The Park Inn is located about midway up the slope of Spokane's South Hill, above the downtown core and across the street from Sacred Heart Medical Center. Ninth Avenue in this area is a very busy arterial street, as it is part of a couplet of one way streets feeding into and out of the city center. Heading southbound (uphill), immediately east of the Park Inn, Ninth Avenue curves to become Grand Boulevard, one of the three principal north-south thoroughfares on the south side of Spokane. Its location across the street from a major hospital has made it a popular spot for medical workers over the years. It also attracts customers from across the socioeconomic spectrum, which is reflective of the neighborhood in which it is located with both apartment buildings and stately historic mansions within just one block of the Park Inn.
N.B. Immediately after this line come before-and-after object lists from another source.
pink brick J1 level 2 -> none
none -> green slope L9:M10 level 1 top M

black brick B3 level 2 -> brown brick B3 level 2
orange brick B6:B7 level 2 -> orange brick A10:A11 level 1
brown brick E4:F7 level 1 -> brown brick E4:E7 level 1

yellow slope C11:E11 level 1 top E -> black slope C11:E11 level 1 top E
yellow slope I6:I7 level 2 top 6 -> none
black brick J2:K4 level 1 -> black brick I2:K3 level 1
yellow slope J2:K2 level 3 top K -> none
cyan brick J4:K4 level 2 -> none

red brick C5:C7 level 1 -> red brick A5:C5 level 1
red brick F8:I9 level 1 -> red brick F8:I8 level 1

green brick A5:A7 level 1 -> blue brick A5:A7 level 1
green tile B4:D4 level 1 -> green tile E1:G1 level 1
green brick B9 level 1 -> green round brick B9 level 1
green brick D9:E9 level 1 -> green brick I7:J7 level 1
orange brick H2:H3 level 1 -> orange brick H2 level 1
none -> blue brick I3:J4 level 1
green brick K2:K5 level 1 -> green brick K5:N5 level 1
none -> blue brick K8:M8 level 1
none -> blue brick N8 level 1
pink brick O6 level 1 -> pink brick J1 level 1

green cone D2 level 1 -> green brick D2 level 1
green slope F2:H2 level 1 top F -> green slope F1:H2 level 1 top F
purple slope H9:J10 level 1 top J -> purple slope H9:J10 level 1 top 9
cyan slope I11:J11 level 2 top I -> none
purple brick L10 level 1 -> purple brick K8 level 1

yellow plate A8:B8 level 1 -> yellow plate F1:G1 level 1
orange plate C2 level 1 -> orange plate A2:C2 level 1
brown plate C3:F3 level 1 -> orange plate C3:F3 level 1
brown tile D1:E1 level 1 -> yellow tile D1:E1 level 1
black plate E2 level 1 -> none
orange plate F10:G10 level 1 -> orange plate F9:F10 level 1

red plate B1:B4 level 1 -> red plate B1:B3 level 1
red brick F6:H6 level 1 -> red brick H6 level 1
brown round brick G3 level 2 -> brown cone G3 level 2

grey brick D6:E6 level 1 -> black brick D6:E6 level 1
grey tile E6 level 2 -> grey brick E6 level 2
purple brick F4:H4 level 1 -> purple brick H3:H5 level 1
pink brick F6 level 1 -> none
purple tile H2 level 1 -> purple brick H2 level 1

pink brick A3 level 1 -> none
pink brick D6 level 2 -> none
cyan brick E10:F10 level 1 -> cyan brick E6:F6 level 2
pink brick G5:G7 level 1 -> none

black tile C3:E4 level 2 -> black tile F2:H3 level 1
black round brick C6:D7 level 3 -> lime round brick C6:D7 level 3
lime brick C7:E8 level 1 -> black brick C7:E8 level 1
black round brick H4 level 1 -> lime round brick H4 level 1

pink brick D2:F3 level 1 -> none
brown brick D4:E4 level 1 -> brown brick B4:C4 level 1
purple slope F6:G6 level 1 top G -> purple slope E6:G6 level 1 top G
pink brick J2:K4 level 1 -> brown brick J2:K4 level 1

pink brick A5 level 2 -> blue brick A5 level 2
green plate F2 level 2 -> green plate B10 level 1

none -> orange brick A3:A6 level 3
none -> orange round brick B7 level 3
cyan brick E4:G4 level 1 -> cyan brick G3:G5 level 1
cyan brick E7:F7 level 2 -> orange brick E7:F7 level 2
Until the 1960s, the bar and restaurant were separate businesses in separate buildings, and that history is still visible today. The family-friendly restaurant is located in the larger section that was once the western of the two buildings, while the bar area is located in the smaller former eastern building. The two were connected into one building, with a short hallway allowing patrons to pass from one side to the other. Food and drinks are served in both.

Menu items include hamburgers, hot and cold sandwiches, pizza, chicken and various appetizers. The bar has 13 beers permanently on tap as well as a few rotating taps featuring local or craft beers, as well as bottled and canned beers, seltzers and ciders and a full liquor selection.

There are a handful of arcade games at the Park Inn, such as pinball. It is also known for its eclectic, verging on antique decor with some of the items having been in place since the middle of the 20th century. Numerous vintage-style prints of Spokane landmarks by local artist Chris Bovey adorn the walls, along with photographs and sports memorabilia. Above the main entrance to the bar portion of the building hang numerous model airplanes dating to around 1950, which were given to the bar by a regular who lost a leg serving in World War II.

During the COVID-19 pandemic, when indoor dining was prohibited and later limited in capacity, a covered outdoor seating area was built in a portion of the parking lot adjacent to the east side of the building. As of 2022, more than a year after capacity limits were lifted, the outdoor seating area remains in place.

==History==
Prior to its establishment as the Park Inn, the building was constructed by and for the Monroe St. Lumber Company. It served as a storefront. There were three buildings on the property, two of which remain. What is now the restaurant was in the center, with two symmetrical rectangular buildings to the east and west. The western building was demolished decades later to make way for a driveway to the parking lot. The east building remains as the bar, and has been connected to the central building since the 1960s.

Founded in 1932 as Freeman's Park Inn, the Park Inn has operated under various versions of that name and various ownership groups, continuously since it was established, making it the oldest existing restaurant in the Spokane area. The "Freeman" who was the original namesake has been lost to history, as has the reasoning behind using "Park Inn" in the name. The Park Inn is not currently nor ever was located in or adjacent to a city park, and the closest city park to the restaurant was not established until 13 years after the Park Inn was founded and so named. Hypotheses have arisen including the abundant automobile parking at the restaurant, during the early years of the automotive boom, or that the name comes from its location on one of the final streetcar stops before Manito Park, half a mile up the hill.

Four years later, in 1936, the name was changed to the Park Inn Restaurant. It became the Park Inn Cafe in 1954, briefly known as Ralph's Park Inn Cafe. From the 1950s through the 1980s one side was a cafe while the other was a tavern. In the 1980s, the state liquor board forced the Park Inn to drop "Tavern" from its name, giving the bar and restaurant its current name.